[[ STORED DATA, beginning ]]
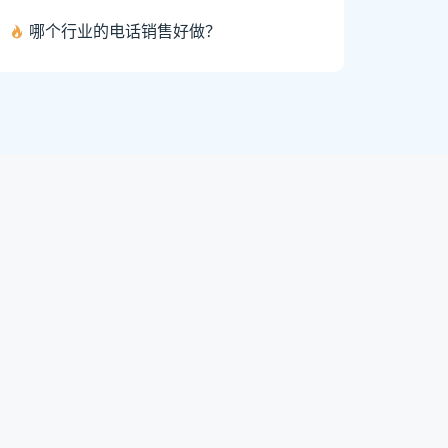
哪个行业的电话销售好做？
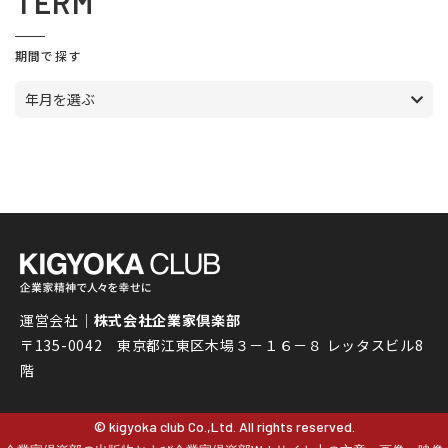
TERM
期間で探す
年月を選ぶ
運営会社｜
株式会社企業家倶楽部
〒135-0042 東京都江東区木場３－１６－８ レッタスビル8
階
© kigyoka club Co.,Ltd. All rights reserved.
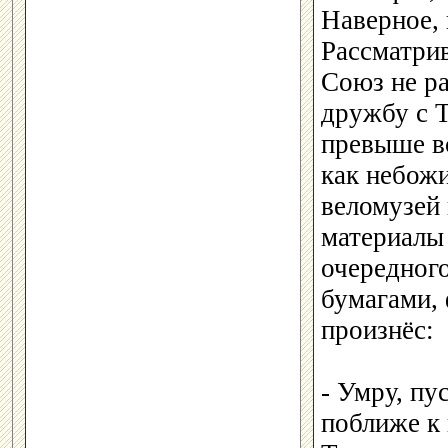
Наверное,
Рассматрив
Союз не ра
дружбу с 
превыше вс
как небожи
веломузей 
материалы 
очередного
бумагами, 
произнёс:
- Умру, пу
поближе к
[[ STORED DATA, end ]]
__ASSIGNMENT__
The entries above should be written out in full, and any picture in them left out.

__REPLY__
哪个行业的电话销售好做？
TERM
期間で探す
年月を選ぶ
運営会社｜
株式会社企業家倶楽部
〒135-0042 東京都江東区木場３－１６－８ レッタスビル8
階
© kigyoka club Co.,Ltd. All rights reserved.
Наверное,
Рассматрив
Союз не ра
дружбу с 
превыше вс
как небожи
веломузей 
материалы 
очередного
бумагами, 
произнёс:
- Умру, пу
поближе к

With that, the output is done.